ESA to launch its space-based observatory PLATO to hunt planets by 2024
A space-based observatory to search for planets orbiting alien stars has been selected as ESA`s third medium-class science mission, and is planned for launch by 2024.
Washington: A space-based observatory to search for planets orbiting alien stars has been selected as ESA`s third medium-class science mission, and is planned for launch by 2024.
The PLATO - Planetary Transits and Oscillations of stars - mission was selected by ESA`s Science Programme Committee for implementation as part of its Cosmic Vision 2015-25 Programme.
The mission will address two key themes of Cosmic Vision: what are the conditions for planet formation and the emergence of life, and how does the Solar System work.
PLATO will monitor relatively nearby stars, searching for tiny, regular dips in brightness as their planets transit in front of them, temporarily blocking out a small fraction of the starlight.

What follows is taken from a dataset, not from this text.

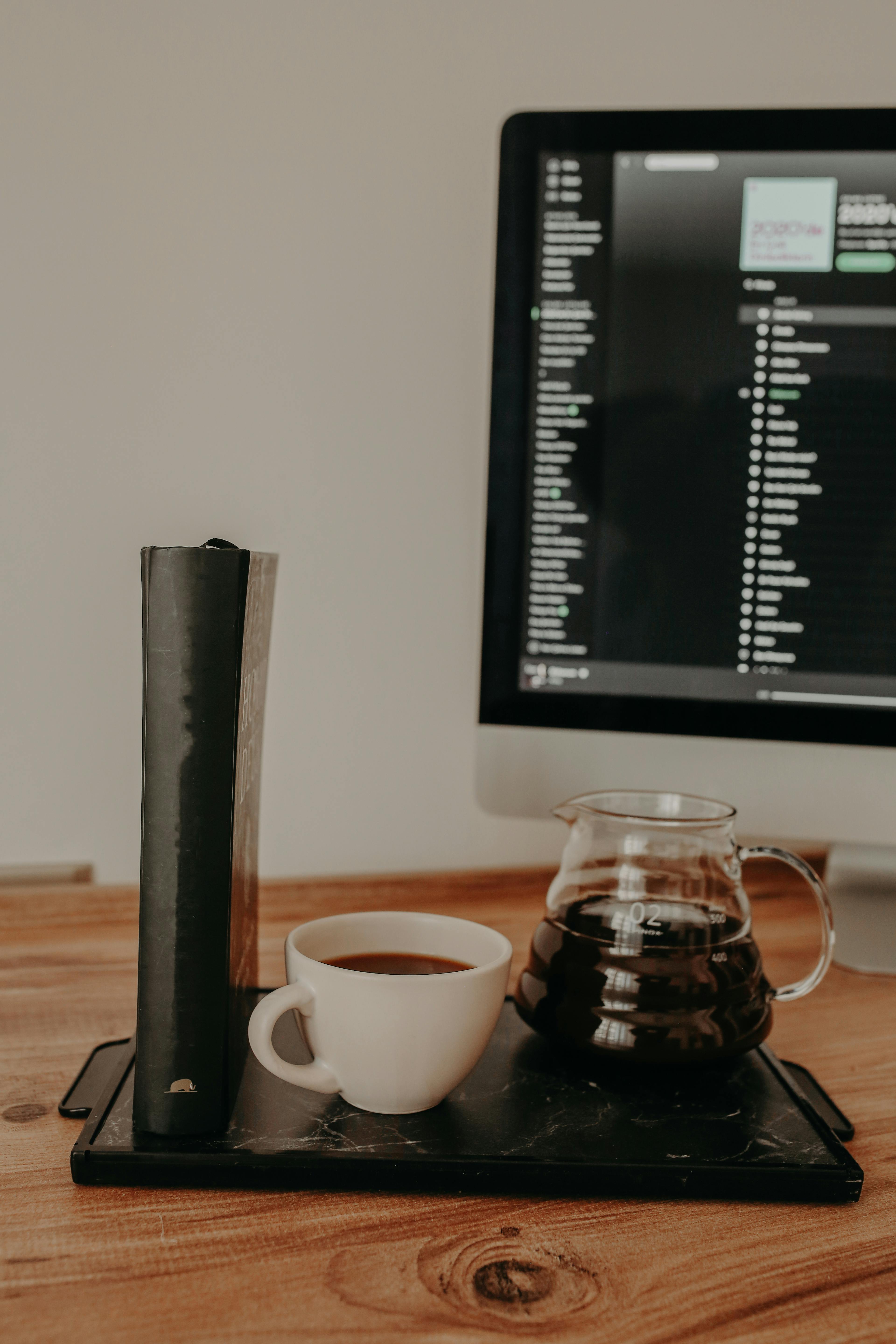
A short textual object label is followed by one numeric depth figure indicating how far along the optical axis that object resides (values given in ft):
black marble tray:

By using 34 separate small telescopes and cameras, PLATO will search for planets around up to a million stars spread over half of the sky.

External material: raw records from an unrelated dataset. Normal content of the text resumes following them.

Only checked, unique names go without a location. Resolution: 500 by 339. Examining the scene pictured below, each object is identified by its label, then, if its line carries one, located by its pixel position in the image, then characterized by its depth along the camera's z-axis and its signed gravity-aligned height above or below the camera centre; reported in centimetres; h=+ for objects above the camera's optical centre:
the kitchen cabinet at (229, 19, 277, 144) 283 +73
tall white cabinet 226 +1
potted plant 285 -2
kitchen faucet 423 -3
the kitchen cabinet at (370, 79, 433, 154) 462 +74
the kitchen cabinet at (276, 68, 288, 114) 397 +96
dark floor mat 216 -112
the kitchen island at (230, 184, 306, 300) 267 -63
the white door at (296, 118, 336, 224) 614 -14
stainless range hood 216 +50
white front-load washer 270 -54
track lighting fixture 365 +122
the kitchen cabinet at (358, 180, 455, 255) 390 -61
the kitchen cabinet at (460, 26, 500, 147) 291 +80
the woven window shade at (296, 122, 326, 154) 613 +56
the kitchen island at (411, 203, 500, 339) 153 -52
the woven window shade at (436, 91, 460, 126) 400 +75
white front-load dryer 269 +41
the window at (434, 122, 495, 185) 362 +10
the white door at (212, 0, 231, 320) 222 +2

It will also investigate seismic activity in the stars, enabling a precise characterisation of the host sun of each planet discovered, including its mass, radius and age.

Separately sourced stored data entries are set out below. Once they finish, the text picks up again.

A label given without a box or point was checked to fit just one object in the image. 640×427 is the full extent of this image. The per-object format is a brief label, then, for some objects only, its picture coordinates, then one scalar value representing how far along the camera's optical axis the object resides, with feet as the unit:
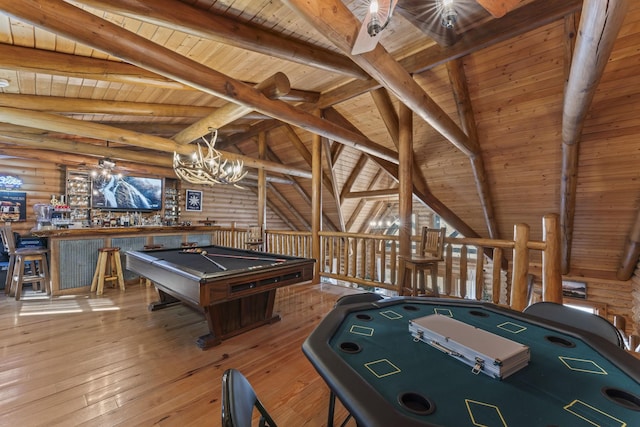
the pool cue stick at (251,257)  11.29
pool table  7.82
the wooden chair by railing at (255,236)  19.22
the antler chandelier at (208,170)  12.05
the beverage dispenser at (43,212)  17.66
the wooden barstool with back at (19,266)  13.08
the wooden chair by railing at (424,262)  12.18
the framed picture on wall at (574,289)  20.34
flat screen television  21.68
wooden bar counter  13.83
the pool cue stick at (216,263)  9.40
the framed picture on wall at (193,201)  27.59
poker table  2.45
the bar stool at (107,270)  14.43
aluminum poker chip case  3.13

When coupled with ground-based radial velocity observations, PLATO`s measurements will allow a planet`s mass and radius to be calculated, and therefore its density, providing an indication of its composition.
The mission will identify and study thousands of exoplanetary systems, with an emphasis on discovering and characterising Earth-sized planets and super-Earths in the habitable zone of their parent star - the distance from the star where liquid surface water could exist.
PLATO will be launched on a Soyuz rocket from Europe`s Spaceport in Kourou by 2024 for an initial six-year mission. It will operate from L2, a virtual point in space 1.5 million km beyond Earth as seen from the Sun.